TEXT SEGMENT –
▬▬▬▬▬▬

Best. £50. Spend. Ever.
Yet nothing added up. Nobody was there for the fair. NOBODY. Not even the couple who booked either myself or Laura. But this was the most successful fair I’ve ever done.
So on this resounding success I ramped up my spend on wedding fairs and jumped in with a few more companies. Stylish Events being the main one.
These guys weren’t cheap. £1700 spent on 6 wedding fairs but they are the biggest for my area (Sussex). They have some serious venues and serious footfall.
Most of the time.
The end result of my time with Stylish Events was bookings worth £1680 – So I broke even.
But I didn’t really break even, not once you factor in the additional time and cost it took to put together a stall for each show, those lost Sundays all add up. I still had to work for two weeks to pay for my stalls.
So breaking even wasn’t baaaad was it? But what if I tell you that the entire £1680 was from one fair? What happened at the other five shows?
Because of this I walked.
It’s also the selling environment I struggled with:
When I’ve spoken with other vendors at fairs they do all sorts to capture and qualify the business. Some have ‘On the day discounts’, they register emails then chase afterwards by phone or email, have sweets on the tables (usually Cadbury’s Roses) and even walk over and try to poach clients from your stall.
Personally, I don’t like the hard sell. I’m just a nice guy who works hard. I’m slightly introverted in a sales environment (but completely outgoing at a wedding). At fairs though I wait to be approached. I’m not alone in that respect either as I know it would be seriously off putting for someone to push a sales pitch on me. I hate door to door sales and especially those guys who sell double glazing at the exits at B+Q.
It’s worth doing for the life experience.
If you ever want to see a room full of interesting suppliers, then wedding fairs are the place to go to.

▬▬▬▬▬▬

DATASET EXCERPT –
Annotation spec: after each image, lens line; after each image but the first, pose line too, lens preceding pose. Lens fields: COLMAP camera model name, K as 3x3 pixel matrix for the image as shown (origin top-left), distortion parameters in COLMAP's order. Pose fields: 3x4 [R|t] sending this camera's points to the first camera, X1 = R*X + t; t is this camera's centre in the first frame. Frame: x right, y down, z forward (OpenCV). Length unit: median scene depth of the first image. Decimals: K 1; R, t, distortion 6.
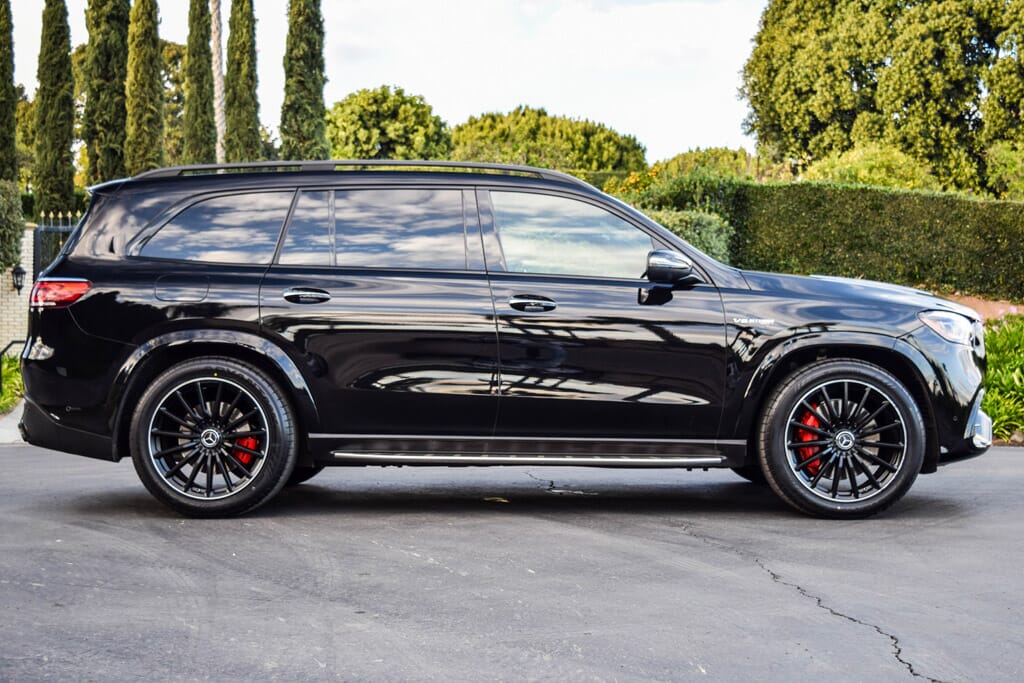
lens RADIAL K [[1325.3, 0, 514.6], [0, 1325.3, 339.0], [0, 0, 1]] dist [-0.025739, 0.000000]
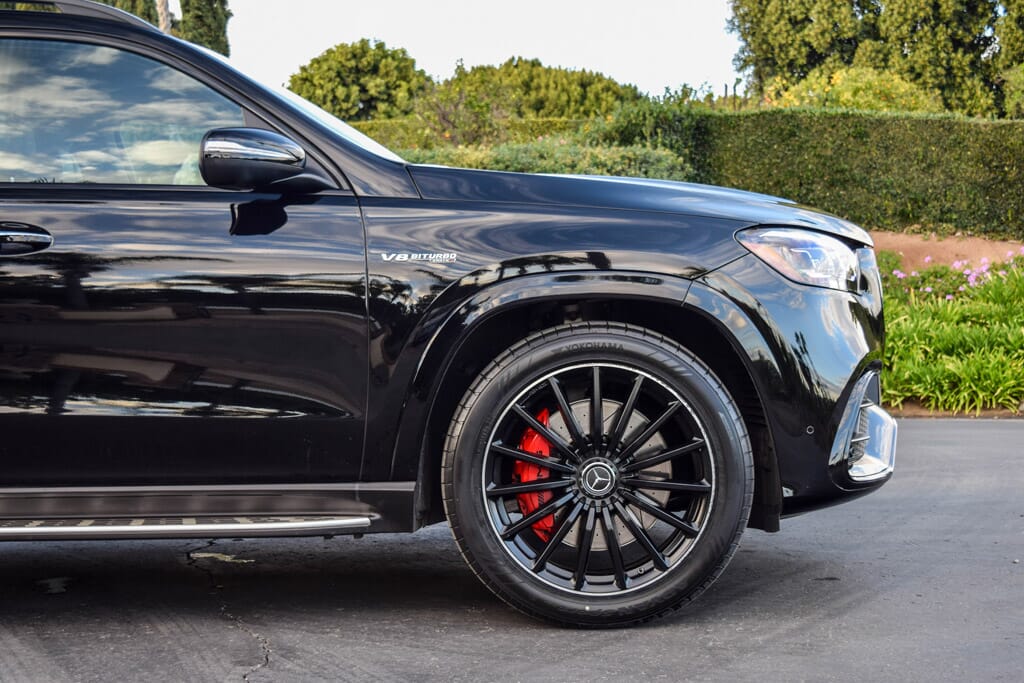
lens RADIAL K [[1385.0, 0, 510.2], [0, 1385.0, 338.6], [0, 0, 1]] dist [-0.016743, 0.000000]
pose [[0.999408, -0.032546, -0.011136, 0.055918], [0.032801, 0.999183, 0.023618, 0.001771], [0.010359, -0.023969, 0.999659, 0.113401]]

▬▬▬▬▬▬

INSTRUCTIONS TO FOLLOW – Write out the part of the text about wedding fairs from "So breaking even" up to and including "this I walked.", word for word.

WRITTEN SOLUTION –
So breaking even wasn’t baaaad was it? But what if I tell you that the entire £1680 was from one fair? What happened at the other five shows?
Because of this I walked.